===== Record list =====
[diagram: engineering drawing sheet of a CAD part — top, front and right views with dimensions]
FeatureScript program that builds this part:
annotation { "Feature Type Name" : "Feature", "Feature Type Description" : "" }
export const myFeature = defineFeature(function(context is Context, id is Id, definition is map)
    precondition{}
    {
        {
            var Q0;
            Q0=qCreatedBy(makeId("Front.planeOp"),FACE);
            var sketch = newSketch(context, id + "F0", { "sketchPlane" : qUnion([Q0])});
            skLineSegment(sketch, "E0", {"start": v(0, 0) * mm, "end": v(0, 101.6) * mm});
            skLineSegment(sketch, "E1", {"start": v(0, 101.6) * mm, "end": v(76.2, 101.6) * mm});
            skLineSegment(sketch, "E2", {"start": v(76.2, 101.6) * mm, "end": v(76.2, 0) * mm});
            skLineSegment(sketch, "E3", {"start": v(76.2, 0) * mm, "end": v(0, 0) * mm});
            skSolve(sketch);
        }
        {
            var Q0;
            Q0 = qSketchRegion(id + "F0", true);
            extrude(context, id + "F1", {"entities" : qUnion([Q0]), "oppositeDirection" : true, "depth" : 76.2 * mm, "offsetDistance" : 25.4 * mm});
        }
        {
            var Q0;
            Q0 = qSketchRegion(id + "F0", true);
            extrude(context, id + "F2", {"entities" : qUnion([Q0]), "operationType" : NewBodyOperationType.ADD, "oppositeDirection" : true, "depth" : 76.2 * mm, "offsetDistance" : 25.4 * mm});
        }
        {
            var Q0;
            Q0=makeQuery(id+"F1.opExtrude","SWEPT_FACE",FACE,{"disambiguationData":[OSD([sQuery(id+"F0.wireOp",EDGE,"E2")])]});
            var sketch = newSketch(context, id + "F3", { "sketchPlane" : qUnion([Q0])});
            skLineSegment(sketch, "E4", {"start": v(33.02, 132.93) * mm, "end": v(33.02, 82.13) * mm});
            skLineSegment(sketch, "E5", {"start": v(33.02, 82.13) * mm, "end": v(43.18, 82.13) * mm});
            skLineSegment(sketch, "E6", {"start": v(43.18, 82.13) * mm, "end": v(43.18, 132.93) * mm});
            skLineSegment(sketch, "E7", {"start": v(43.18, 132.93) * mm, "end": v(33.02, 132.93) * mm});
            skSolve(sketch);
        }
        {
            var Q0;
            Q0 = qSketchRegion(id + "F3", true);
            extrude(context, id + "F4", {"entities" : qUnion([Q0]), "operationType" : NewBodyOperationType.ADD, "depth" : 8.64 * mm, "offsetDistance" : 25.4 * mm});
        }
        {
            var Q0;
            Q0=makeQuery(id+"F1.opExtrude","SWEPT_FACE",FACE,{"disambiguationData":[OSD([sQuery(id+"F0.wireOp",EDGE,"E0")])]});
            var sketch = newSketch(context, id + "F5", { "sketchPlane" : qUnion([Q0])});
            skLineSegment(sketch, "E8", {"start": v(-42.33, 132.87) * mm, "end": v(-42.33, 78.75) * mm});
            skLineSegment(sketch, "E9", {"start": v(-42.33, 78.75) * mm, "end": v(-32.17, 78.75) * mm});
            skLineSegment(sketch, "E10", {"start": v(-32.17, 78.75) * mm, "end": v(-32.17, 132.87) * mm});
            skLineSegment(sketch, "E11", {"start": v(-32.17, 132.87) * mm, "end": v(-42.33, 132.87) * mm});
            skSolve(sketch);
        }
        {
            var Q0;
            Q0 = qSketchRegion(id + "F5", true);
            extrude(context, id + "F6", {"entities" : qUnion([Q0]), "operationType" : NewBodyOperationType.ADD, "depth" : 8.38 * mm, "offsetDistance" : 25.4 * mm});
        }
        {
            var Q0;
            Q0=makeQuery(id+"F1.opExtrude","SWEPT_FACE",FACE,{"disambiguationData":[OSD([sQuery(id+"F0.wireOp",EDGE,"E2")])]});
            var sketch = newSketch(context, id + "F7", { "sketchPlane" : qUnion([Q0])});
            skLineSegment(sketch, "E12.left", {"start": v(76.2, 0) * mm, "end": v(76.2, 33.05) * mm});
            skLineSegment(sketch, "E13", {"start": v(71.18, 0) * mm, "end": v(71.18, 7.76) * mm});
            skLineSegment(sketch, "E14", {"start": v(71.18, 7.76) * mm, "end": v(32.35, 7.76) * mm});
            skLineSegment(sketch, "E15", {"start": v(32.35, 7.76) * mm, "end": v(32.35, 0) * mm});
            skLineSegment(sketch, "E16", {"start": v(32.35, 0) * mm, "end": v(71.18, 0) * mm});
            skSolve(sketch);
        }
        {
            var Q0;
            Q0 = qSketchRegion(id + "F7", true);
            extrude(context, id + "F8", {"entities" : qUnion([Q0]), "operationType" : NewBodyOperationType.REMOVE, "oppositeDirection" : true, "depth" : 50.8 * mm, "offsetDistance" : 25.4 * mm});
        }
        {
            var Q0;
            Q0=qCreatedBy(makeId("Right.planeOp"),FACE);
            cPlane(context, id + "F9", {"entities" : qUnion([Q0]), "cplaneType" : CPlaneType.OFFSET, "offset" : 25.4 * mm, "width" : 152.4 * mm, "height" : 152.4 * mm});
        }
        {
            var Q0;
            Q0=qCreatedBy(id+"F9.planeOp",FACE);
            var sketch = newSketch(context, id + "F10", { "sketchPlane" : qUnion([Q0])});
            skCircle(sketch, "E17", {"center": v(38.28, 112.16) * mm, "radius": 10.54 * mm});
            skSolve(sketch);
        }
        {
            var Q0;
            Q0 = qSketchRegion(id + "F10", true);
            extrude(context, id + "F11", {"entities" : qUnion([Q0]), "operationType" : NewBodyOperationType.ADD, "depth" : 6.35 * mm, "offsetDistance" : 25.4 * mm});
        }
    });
=====
===== Record list =====
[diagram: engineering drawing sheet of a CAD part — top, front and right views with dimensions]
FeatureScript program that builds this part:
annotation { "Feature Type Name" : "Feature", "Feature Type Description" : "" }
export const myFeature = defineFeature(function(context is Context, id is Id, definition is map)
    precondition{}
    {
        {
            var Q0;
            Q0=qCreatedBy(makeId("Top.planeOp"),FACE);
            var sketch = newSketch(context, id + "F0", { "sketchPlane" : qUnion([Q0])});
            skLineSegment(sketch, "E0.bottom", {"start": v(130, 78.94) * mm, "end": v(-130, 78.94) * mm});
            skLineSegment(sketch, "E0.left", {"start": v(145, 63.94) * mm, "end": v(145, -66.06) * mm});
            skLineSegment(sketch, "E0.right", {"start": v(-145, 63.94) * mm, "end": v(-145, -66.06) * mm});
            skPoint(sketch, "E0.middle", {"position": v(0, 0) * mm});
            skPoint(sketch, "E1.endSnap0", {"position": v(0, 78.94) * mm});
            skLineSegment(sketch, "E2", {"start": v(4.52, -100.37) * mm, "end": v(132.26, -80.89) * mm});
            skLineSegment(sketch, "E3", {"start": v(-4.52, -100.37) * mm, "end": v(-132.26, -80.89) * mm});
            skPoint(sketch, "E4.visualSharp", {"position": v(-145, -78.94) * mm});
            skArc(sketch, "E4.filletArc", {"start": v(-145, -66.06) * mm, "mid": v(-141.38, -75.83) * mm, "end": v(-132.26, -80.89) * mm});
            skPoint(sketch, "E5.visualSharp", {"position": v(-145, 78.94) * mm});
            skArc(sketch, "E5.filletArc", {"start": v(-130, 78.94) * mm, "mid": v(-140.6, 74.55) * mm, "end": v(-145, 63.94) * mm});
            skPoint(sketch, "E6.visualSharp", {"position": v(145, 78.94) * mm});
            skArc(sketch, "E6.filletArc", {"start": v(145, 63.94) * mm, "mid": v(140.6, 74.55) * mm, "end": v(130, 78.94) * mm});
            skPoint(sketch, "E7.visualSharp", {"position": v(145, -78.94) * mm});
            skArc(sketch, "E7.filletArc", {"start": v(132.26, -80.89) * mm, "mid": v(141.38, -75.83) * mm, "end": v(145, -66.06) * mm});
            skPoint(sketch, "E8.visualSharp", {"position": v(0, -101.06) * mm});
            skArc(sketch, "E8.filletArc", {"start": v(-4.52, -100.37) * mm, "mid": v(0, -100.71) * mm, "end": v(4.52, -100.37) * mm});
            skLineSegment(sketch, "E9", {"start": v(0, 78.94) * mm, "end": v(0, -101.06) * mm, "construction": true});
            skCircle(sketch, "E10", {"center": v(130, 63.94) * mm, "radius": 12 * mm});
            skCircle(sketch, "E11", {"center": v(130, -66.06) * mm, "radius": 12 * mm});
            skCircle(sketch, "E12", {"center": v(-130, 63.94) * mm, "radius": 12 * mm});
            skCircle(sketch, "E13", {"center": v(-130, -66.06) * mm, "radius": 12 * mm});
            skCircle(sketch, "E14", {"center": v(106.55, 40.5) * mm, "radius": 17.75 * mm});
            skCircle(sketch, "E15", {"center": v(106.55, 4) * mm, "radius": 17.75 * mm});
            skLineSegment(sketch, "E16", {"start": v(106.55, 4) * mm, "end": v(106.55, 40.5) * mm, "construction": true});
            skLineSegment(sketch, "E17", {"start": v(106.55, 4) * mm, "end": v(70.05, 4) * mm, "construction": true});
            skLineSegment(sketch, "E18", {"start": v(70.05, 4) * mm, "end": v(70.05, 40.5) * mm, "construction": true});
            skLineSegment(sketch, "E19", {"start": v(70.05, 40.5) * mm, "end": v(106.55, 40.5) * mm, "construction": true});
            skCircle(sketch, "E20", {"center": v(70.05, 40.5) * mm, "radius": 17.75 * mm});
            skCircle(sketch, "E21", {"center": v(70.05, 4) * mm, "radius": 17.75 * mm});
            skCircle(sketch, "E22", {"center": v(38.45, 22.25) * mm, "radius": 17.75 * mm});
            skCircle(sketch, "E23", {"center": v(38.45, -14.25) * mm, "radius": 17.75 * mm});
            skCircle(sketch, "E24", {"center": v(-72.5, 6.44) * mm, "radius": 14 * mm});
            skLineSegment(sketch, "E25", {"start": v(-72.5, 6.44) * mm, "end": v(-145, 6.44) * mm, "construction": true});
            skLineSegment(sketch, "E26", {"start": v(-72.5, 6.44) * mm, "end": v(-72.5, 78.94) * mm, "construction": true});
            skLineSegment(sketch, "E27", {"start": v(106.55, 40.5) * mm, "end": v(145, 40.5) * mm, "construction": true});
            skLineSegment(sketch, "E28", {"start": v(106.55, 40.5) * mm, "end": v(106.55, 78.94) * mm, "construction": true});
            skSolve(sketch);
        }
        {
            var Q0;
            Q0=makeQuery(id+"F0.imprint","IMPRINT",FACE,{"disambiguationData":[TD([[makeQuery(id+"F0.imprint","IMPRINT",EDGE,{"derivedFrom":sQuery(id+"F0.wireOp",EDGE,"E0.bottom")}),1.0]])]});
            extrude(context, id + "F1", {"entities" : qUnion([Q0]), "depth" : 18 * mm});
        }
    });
=====
Aim of the task: Count the lines that contain the string "offsetDistance". Reply with the number only.

Answer to the task: 6